Data extracts

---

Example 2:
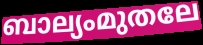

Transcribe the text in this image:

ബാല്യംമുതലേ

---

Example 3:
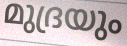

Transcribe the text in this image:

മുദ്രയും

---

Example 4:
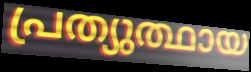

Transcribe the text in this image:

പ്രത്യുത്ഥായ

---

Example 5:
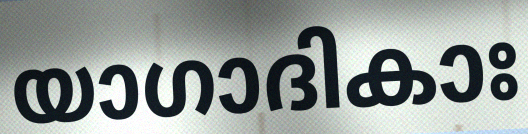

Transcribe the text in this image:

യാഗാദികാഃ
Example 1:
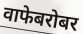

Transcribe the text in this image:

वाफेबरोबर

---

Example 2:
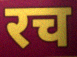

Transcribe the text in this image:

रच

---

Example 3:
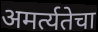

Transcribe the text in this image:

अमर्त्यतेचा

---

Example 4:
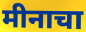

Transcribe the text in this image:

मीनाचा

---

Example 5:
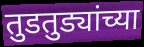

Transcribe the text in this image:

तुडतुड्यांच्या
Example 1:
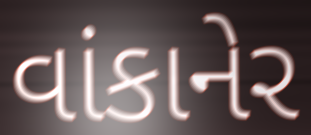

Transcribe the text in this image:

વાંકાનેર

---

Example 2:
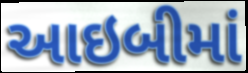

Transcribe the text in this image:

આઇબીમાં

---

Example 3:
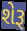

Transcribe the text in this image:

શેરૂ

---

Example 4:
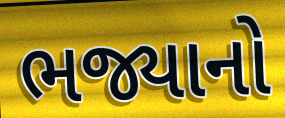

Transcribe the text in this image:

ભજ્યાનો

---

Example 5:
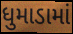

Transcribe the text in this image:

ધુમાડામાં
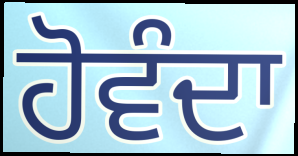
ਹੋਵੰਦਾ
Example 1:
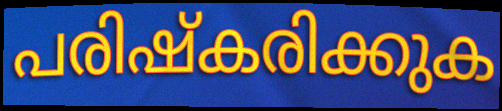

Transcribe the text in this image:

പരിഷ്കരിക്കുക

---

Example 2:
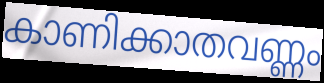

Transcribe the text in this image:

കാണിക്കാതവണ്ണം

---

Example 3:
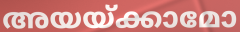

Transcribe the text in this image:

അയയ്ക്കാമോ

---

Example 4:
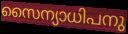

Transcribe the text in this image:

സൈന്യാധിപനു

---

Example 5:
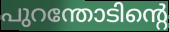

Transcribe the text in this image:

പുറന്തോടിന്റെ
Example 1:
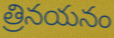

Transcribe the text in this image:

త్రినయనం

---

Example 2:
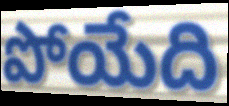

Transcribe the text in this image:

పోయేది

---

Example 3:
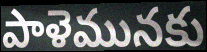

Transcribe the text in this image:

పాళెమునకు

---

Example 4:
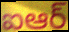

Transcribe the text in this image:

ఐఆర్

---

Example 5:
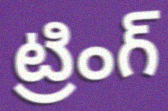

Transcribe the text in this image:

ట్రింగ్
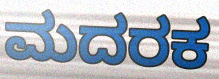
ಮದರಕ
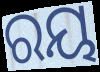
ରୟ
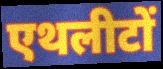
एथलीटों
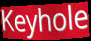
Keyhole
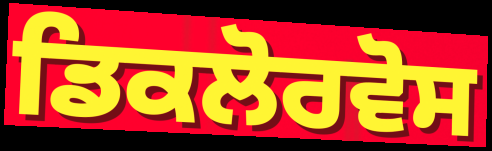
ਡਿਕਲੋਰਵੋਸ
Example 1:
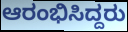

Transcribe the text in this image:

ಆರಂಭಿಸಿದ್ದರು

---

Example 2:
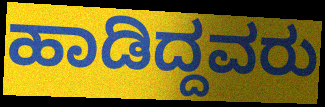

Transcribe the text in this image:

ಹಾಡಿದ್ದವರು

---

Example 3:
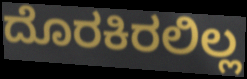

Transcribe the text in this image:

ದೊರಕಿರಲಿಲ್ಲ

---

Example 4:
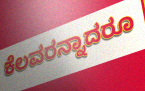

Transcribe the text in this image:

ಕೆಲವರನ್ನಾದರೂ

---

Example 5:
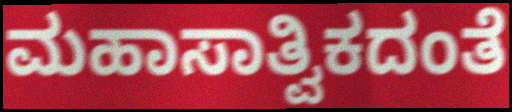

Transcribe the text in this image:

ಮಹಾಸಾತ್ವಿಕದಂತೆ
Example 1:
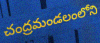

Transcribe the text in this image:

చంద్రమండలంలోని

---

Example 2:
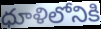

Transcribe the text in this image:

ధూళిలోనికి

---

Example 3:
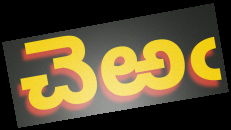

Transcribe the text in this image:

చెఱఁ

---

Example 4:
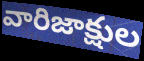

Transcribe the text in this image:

What to produce
Exactly as written above, print every record, and keep the pictures out.

Problem solution
---

Example 2:

Transcribe the text in this image:

ബാല്യംമുതലേ

---

Example 3:

Transcribe the text in this image:

മുദ്രയും

---

Example 4:

Transcribe the text in this image:

പ്രത്യുത്ഥായ

---

Example 5:

Transcribe the text in this image:

യാഗാദികാഃ
Example 1:

Transcribe the text in this image:

वाफेबरोबर

---

Example 2:

Transcribe the text in this image:

रच

---

Example 3:

Transcribe the text in this image:

अमर्त्यतेचा

---

Example 4:

Transcribe the text in this image:

मीनाचा

---

Example 5:

Transcribe the text in this image:

तुडतुड्यांच्या
Example 1:

Transcribe the text in this image:

વાંકાનેર

---

Example 2:

Transcribe the text in this image:

આઇબીમાં

---

Example 3:

Transcribe the text in this image:

શેરૂ

---

Example 4:

Transcribe the text in this image:

ભજ્યાનો

---

Example 5:

Transcribe the text in this image:

ધુમાડામાં
ਹੋਵੰਦਾ
Example 1:

Transcribe the text in this image:

പരിഷ്കരിക്കുക

---

Example 2:

Transcribe the text in this image:

കാണിക്കാതവണ്ണം

---

Example 3:

Transcribe the text in this image:

അയയ്ക്കാമോ

---

Example 4:

Transcribe the text in this image:

സൈന്യാധിപനു

---

Example 5:

Transcribe the text in this image:

പുറന്തോടിന്റെ
Example 1:

Transcribe the text in this image:

త్రినయనం

---

Example 2:

Transcribe the text in this image:

పోయేది

---

Example 3:

Transcribe the text in this image:

పాళెమునకు

---

Example 4:

Transcribe the text in this image:

ఐఆర్

---

Example 5:

Transcribe the text in this image:

ట్రింగ్
ಮದರಕ
ରୟ
एथलीटों
Keyhole
ਡਿਕਲੋਰਵੋਸ
Example 1:

Transcribe the text in this image:

ಆರಂಭಿಸಿದ್ದರು

---

Example 2:

Transcribe the text in this image:

ಹಾಡಿದ್ದವರು

---

Example 3:

Transcribe the text in this image:

ದೊರಕಿರಲಿಲ್ಲ

---

Example 4:

Transcribe the text in this image:

ಕೆಲವರನ್ನಾದರೂ

---

Example 5:

Transcribe the text in this image:

ಮಹಾಸಾತ್ವಿಕದಂತೆ
Example 1:

Transcribe the text in this image:

చంద్రమండలంలోని

---

Example 2:

Transcribe the text in this image:

ధూళిలోనికి

---

Example 3:

Transcribe the text in this image:

చెఱఁ

---

Example 4:

Transcribe the text in this image:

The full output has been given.